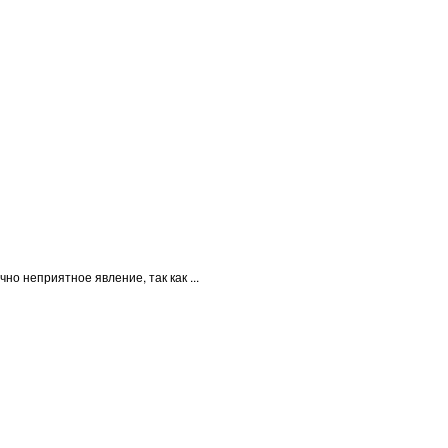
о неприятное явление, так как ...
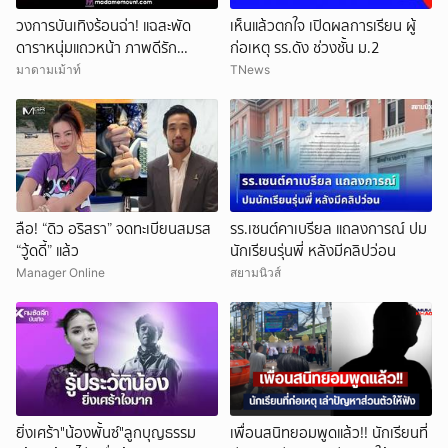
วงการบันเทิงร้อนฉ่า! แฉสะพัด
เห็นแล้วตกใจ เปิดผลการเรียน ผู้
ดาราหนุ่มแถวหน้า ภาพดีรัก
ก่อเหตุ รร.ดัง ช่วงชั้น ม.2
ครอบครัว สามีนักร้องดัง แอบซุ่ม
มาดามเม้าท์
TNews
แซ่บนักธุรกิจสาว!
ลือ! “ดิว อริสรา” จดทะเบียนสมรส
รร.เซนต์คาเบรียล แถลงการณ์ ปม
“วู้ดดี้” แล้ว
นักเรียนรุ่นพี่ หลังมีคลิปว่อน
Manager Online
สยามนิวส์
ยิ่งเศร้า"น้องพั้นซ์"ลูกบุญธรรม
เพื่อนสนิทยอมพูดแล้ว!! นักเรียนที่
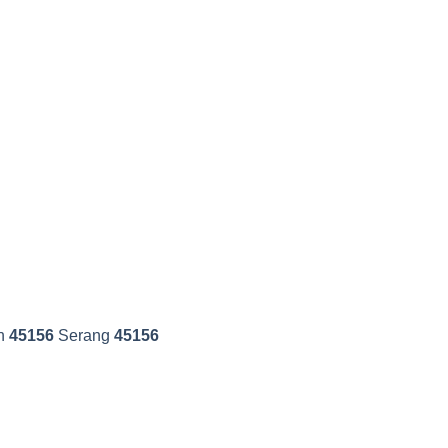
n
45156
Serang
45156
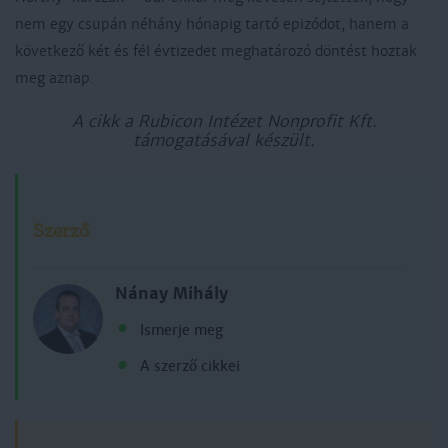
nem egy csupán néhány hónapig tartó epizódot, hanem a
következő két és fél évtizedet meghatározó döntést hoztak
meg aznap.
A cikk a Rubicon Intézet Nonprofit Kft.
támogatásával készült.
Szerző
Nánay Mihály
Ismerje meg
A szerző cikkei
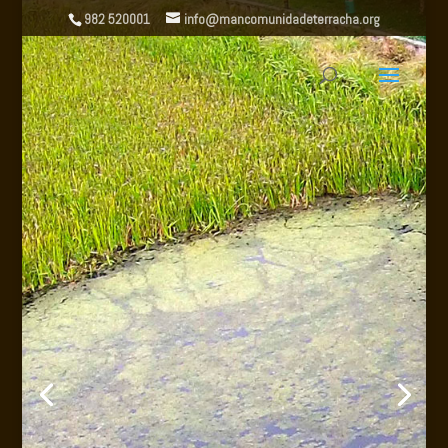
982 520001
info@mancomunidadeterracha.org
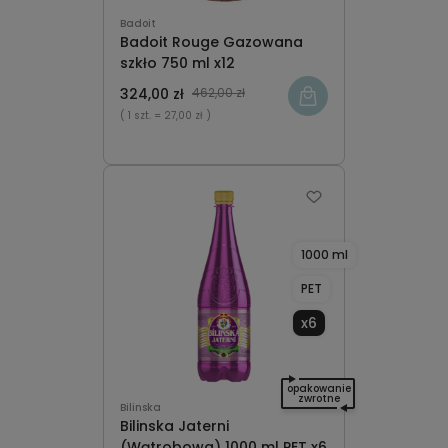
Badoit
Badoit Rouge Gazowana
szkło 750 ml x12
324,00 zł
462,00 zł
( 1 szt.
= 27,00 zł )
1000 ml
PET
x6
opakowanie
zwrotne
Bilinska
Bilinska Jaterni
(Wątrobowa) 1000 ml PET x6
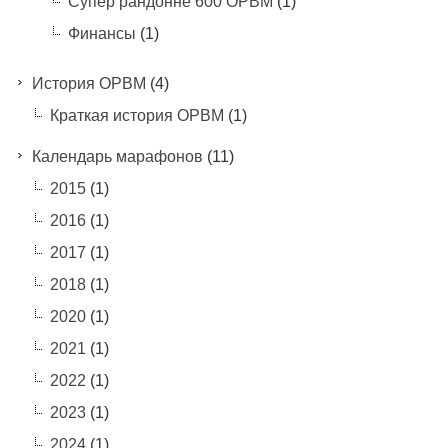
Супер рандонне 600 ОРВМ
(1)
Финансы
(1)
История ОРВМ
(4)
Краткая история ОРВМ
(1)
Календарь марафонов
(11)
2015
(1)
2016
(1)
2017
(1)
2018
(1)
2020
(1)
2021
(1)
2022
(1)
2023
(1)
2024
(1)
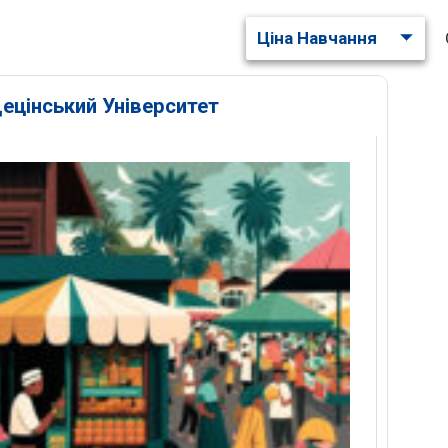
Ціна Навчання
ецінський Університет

YOUR GOAL
Reproduce the text lines from all of the records above, each one unchanged and in its original order. Leave out the picture lines.

OUTPUT BELOW
о неприятное явление, так как ...
วงการบันเทิงร้อนฉ่า! แฉสะพัด
เห็นแล้วตกใจ เปิดผลการเรียน ผู้
ดาราหนุ่มแถวหน้า ภาพดีรัก
ก่อเหตุ รร.ดัง ช่วงชั้น ม.2
ครอบครัว สามีนักร้องดัง แอบซุ่ม
มาดามเม้าท์
TNews
แซ่บนักธุรกิจสาว!
ลือ! “ดิว อริสรา” จดทะเบียนสมรส
รร.เซนต์คาเบรียล แถลงการณ์ ปม
“วู้ดดี้” แล้ว
นักเรียนรุ่นพี่ หลังมีคลิปว่อน
Manager Online
สยามนิวส์
ยิ่งเศร้า"น้องพั้นซ์"ลูกบุญธรรม
เพื่อนสนิทยอมพูดแล้ว!! นักเรียนที่
n
45156
Serang
45156
nem egy csupán néhány hónapig tartó epizódot, hanem a
következő két és fél évtizedet meghatározó döntést hoztak
meg aznap.
A cikk a Rubicon Intézet Nonprofit Kft.
támogatásával készült.
Szerző
Nánay Mihály
Ismerje meg
A szerző cikkei
982 520001
info@mancomunidadeterracha.org
Badoit
Badoit Rouge Gazowana
szkło 750 ml x12
324,00 zł
462,00 zł
( 1 szt.
= 27,00 zł )
1000 ml
PET
x6
opakowanie
zwrotne
Bilinska
Bilinska Jaterni
(Wątrobowa) 1000 ml PET x6
Супер рандонне 600 ОРВМ
(1)
Финансы
(1)
История ОРВМ
(4)
Краткая история ОРВМ
(1)
Календарь марафонов
(11)
2015
(1)
2016
(1)
2017
(1)
2018
(1)
2020
(1)
2021
(1)
2022
(1)
2023
(1)
2024
(1)
Ціна Навчання
ецінський Університет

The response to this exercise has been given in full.